SAN DIEGO (KGTV) - It's been nearly two weeks since a malware attack upended operations at Scripps Health but there still haven't been answers about whether patient records were compromised.
Nick Culbertson is the CEO of Protenus, which specializes in insider threat detection for healthcare systems. He said that if hackers steal records from any hospital, those records could be sold on the dark web.
"While a credit card number or social security number can go for 25 cents to a dollar, a medical record by itself can go for anywhere from a dollar to up to a thousand dollars depending on the content that's in it," he added.
He explained why they're so valuable. "You can't change your medical record. You can't change the fact that you had a broken leg in 2016 and so, as a result, someone who steals your medical record can actually use that to steal your identity not only now but five to ten years in the future," he told ABC 10News.

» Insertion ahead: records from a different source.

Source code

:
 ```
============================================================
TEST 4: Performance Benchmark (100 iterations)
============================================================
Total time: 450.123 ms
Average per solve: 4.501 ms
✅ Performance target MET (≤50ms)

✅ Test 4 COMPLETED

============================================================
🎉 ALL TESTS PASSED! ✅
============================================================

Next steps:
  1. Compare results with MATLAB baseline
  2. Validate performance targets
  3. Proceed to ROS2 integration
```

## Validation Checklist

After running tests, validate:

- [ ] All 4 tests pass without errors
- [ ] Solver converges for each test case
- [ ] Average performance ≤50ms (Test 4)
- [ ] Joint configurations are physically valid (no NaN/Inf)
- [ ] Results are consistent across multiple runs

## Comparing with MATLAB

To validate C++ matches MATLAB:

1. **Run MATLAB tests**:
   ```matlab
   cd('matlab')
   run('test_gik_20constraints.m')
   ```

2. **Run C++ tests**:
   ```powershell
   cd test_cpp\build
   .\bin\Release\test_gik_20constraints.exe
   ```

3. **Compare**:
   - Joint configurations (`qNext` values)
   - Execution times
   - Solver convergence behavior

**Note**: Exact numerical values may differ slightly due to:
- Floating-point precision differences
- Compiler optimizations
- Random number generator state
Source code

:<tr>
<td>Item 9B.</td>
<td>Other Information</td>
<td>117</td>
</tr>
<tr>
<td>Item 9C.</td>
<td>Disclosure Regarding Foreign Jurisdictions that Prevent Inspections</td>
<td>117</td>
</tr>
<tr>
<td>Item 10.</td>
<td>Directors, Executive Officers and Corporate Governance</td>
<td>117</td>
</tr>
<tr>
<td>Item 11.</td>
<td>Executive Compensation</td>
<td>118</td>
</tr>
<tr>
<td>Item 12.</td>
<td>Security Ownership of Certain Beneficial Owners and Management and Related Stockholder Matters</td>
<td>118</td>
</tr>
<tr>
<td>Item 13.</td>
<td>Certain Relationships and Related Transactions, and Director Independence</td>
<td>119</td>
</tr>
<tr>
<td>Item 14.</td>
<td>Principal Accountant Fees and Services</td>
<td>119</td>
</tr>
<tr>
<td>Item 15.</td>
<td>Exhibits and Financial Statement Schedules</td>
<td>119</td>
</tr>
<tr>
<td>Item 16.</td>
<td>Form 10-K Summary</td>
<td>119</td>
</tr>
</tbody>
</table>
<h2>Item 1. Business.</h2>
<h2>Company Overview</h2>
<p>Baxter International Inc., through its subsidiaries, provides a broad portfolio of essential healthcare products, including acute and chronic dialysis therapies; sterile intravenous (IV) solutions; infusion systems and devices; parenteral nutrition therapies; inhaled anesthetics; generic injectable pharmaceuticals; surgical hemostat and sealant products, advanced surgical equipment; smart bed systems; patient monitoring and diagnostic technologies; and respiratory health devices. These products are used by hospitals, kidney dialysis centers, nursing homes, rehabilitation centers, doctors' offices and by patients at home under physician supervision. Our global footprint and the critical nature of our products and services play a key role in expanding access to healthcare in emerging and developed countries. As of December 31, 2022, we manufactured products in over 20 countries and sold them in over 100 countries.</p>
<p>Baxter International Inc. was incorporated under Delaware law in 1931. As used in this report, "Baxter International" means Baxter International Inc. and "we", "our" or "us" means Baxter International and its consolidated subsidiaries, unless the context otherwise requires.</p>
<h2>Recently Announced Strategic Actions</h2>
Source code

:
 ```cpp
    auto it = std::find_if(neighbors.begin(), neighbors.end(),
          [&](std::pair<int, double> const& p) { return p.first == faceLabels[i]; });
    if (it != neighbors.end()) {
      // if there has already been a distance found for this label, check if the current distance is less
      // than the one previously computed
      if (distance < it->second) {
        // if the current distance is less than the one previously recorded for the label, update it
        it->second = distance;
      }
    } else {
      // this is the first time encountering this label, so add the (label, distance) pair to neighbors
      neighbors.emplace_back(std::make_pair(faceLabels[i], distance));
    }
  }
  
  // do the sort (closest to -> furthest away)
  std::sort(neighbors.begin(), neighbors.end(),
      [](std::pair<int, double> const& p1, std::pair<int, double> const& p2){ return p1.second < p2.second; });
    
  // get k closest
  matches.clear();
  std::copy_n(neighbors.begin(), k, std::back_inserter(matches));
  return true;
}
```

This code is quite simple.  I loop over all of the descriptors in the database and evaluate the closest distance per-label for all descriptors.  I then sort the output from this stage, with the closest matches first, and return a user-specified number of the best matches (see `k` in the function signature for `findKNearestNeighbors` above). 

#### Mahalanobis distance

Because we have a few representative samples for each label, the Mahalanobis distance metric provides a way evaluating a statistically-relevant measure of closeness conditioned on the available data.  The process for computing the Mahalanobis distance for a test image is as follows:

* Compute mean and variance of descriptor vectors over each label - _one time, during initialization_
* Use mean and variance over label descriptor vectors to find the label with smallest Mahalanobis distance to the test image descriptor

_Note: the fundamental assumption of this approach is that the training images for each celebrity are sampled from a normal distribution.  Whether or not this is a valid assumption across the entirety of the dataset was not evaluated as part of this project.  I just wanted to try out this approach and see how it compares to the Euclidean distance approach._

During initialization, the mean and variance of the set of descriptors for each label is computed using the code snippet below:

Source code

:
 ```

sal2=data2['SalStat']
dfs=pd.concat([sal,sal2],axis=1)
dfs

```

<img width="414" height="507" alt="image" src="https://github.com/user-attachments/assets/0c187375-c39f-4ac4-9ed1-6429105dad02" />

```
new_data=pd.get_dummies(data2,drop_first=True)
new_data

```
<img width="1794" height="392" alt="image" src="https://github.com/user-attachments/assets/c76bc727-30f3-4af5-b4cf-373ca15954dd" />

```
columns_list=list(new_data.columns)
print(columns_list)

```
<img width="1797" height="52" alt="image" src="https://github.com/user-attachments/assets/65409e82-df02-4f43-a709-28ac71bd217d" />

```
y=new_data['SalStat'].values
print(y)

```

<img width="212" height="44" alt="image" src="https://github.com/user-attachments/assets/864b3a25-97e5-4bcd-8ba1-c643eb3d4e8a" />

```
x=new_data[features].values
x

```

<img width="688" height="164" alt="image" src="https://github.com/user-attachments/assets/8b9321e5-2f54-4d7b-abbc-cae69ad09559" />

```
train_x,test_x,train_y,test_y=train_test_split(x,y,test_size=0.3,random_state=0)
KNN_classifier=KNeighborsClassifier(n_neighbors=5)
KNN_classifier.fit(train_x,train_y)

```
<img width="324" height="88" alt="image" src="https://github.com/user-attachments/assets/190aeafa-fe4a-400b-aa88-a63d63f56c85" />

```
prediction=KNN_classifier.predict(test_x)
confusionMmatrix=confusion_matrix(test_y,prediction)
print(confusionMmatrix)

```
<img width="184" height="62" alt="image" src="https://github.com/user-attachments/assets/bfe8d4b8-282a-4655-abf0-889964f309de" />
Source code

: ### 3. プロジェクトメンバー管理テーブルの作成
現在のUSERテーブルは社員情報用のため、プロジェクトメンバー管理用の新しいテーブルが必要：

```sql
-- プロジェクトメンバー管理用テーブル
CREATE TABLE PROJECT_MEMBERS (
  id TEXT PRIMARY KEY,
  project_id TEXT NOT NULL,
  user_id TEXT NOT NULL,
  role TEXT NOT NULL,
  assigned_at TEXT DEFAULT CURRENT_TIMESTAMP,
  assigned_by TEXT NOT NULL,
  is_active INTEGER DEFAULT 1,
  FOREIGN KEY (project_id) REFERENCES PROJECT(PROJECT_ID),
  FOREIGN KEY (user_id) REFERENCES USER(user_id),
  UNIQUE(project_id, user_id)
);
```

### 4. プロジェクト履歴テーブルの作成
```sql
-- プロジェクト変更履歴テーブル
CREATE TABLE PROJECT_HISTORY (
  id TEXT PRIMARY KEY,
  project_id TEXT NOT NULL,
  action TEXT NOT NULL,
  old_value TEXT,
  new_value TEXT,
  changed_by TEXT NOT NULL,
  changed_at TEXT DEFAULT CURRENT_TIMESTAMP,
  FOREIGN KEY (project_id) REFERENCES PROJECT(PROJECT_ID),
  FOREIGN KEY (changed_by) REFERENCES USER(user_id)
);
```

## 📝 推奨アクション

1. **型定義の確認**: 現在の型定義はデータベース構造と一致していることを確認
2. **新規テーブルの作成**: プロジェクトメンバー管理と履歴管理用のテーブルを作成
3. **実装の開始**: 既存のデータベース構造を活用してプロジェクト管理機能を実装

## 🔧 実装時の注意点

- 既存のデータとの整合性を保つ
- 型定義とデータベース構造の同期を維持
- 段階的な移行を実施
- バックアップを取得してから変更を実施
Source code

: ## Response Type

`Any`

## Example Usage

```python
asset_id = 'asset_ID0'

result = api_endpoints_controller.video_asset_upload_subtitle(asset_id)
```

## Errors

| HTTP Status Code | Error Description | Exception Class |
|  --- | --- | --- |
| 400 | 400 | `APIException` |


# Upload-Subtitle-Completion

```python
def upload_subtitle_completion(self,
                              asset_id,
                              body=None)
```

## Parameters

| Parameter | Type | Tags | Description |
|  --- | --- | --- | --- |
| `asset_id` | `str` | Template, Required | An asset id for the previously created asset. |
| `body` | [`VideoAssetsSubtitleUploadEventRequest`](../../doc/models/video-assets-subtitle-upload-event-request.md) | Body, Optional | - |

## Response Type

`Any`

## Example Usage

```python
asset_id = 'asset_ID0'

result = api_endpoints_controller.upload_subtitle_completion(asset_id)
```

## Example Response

Culbertson added that hospitals that have previously paid ransoms are often asked to do so in some form of cryptocurrency. "The reason that ransomware hackers like to use cryptocurrencies is because it's not traceable where a bank wire would be traceable," he said.
Scripps Health has not said whether any patient records were stolen. The hospital's CEO wrote in part Monday, "I do want you to know that this malware attack targeted our information systems. At this time, we have no reason to believe individual data incidents affecting employees, physicians or patients are related to our current incident."
Scripps Health has explained in part that it has a team working around the clock to fix the issue while the investigation continues, but as of now, it's unknown when the system could be back online.
The hospital has maintained that it's still able to deliver care at its facilities using backup processes and that its urgent cares, emergency departments, and Healthexpress locations remain open.